Terese Svoboda's Black Glasses Like Clark Kent was one of my favorite reads last year. I wrote about it several times here at Chasing Ray but it was Dan Wickett's early post that first got me interested: " Just order this one and do so now. That way you won't forget when the time truly comes. Granted, I was trapped in a jury room with strangers and had nothing else to do, but I don't think I'd have set this down for a second had I been at home, kids running around, dinner cooking and television on. It's an amazing merging of facts from when her uncle was serving as an MP at a prison of U.S. Soldier prisoners in Occupied Japan in 1946, family relationships, mental depression, and too many other things to really list them all. And Svoboda does so seamlessly. And it's interesting as hell to boot. Really, go order it."
I emailed Terese and asked her what books she enjoyed reading this year. Here is her list:
Lydia Millet's How the Dead Dream
Per Petterson To Siberia
David Crouse The Man Back There
Lynn Lurie Corner of the Dead
Kelly McMasters Welcome to Shirley
Maureen Seaton Sex Talks for Girls
Caroline Knox A Beaker
J.M.G. LeClezio Onitsha
Tierno Monenembo The Oldest Orphan
Abdourahman A. Waberi In the United States of Africa
Wow! Talk about an eclectic list of titles! The first one to jump out at me was Welcome to Shirley which I've been thinking about reading for months. Here's the PW review: "Journalist McMasters's look at the toxic relationship between Brookhaven National Laboratory and the neighboring Long Island towns careens into a tedious memoir of childhood. McMasters moved to the unpromising working-class town of Shirley in the early 1970s when she was five and her golf pro father got a job with Hampton Hills Golf & Country Club. For a child without siblings, the street teeming with young families was a magical place to grow up, and McMasters made lifelong girlfriends. However, the town was economically depressed, despite its optimistic founding by Walter T. Shirley in the early 1950s. And Shirley was in the shadow of the top-secret Brookhaven atomic research laboratory, whose nuclear reactor was completed in 1965 regardless of the dangers posed to the growing community. Tritium, the waste from nuclear experiments, leaked into the adjacent rivers and aquifers for decades, and the author ploddingly traces the seepage into private wells. The town flirted with a name change to bolster property values, just as residents were plagued by alarming cases of cancer. Indeed, thanks to the Long Island Breast Cancer Research Project of 1993, a 'cluster' of cases was discovered within a 15-mile radius of Brookhaven. Intermittently, McMasters summons considerable research and critical powers, yet the litany of Shirley's resident misery resists an elegant synthesis"
Hmm, not so fond of the use of the word "plodding" and this reads more as a synopsis then an actual review, but Kirkus called it "powerful" and I like what Bill McKibben had to say: "All places are mute till someone speaks for them — this book bears marvelous, scalding witness to the kind of horror that's been repeated in so many spots that we've almost gone numb. But no one will be numb after reading this account."
Yeah, I'm gonna read it.
I also looked up the others on this list and really - it's pretty damn impressive. The Corner of the Dead is about "American photojournalist Lisette, her heart set on helping Peruvian citizens terrorized by the Shining Path guerrillas, does her best as a humanitarian worker to understand and protect her fellow villagers. Wracked with dismay and guilt, Lisette's good intentions don't always go as far as she would hope, and she finds herself powerless to stop her friends and neighbors from being captured or butchered. As the novel unfolds, Lisette finds love amidst the bloodshed in her housemate Karl, but a shifting chronology sees Lisette back in America with a husband and children, seemingly unable to cope with all she's witnessed. Lurie's haunting debut is a spare, confident look at third world tragedy and the complex, conflicting reactions it spurs in well-meaning citizens of the first world." (Again from PW.)

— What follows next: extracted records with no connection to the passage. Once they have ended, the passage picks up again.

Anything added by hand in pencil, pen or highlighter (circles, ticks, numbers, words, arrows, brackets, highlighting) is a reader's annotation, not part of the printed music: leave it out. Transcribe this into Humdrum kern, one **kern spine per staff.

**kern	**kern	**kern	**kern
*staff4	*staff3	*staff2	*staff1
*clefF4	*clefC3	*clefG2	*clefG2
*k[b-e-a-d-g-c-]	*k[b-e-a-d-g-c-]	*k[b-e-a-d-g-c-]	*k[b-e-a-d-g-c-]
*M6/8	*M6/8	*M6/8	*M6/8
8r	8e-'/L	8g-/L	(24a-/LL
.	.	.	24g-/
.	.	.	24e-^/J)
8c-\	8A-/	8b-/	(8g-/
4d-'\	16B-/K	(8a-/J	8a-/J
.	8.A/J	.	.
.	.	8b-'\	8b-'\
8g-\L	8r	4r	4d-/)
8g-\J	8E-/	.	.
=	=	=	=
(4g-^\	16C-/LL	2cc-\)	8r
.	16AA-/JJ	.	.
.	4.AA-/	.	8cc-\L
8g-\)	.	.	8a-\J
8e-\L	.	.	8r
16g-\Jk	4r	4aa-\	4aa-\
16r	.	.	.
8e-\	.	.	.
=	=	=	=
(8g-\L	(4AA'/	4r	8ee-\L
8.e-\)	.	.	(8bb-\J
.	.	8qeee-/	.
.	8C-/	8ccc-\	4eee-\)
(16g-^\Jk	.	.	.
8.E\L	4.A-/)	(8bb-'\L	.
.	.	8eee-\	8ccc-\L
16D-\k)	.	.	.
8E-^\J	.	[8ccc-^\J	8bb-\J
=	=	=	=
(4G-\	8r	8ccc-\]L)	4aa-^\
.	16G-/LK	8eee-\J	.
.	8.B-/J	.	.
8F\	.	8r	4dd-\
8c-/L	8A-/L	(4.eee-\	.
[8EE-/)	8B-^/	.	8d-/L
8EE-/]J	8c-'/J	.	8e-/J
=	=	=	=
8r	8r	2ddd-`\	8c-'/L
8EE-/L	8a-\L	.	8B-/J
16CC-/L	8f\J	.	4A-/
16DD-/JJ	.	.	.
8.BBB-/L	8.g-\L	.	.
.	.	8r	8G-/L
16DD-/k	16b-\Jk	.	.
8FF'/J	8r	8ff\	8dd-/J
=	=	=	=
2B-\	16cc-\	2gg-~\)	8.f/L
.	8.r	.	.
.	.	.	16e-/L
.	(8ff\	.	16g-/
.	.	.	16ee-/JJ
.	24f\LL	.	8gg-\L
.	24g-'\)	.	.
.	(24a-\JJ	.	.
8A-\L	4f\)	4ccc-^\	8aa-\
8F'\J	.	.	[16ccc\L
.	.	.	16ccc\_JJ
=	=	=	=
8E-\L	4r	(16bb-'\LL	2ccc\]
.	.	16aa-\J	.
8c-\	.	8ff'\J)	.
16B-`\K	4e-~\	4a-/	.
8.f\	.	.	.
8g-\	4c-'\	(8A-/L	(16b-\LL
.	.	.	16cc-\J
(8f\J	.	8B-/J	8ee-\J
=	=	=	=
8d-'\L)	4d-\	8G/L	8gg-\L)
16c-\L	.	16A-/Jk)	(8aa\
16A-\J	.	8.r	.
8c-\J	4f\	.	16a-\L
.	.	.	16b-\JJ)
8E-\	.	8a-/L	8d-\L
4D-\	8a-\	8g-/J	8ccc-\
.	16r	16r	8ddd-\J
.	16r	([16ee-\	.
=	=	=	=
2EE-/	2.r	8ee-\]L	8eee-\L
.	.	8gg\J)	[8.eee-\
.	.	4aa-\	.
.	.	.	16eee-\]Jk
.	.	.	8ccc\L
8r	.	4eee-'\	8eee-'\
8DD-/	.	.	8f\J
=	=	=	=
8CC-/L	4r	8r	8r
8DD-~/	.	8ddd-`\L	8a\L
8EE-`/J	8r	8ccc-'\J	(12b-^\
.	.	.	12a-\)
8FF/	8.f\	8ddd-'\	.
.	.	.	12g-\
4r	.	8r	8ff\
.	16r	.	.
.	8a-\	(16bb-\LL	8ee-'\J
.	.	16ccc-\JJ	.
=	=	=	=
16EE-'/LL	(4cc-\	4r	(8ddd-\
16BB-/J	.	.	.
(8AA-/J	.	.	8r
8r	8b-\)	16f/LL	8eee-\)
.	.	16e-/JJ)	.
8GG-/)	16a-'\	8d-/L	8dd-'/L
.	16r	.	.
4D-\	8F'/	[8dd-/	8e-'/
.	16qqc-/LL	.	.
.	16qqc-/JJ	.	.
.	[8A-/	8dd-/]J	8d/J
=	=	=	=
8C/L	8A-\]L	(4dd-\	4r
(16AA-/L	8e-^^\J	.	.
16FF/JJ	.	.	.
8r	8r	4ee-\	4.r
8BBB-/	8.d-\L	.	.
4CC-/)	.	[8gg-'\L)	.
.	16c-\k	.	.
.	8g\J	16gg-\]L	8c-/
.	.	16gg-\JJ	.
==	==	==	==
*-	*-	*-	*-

And The Oldest Orphan? Consider this synopsis: "Tierno Monnembo was among the African authors invited to Rwanda after the 1994 Tutsi-Hutu massacre to write genocide into memory. In his novel The Oldest Orphan, that is precisely what Monnembo does, to devastating effect. Powerful testimony to an unspeakable historical reality, this story is told by an adolescent on death row in a prison in Kigali, the capital of Rwanda. Dispassionately, almost cynically, the teenager Faustin tells his tale, alternating between his days in jail, his adventures wandering the countryside after his parents and most of the people of his village have been massacred, and his escapades as a cheerful hoodlum in the streets of Kigali. Only slowly does the full horror of his parents' death and his own experience return to Faustin. His realization strikes the reader with shattering force, for it carries in its wake the impossible but inescapable questions presented by such a murderous episode of history and such a crippling experience for a child, a people, and a nation."
Lots of wonderful books here that might have been missed - be sure to check them out now.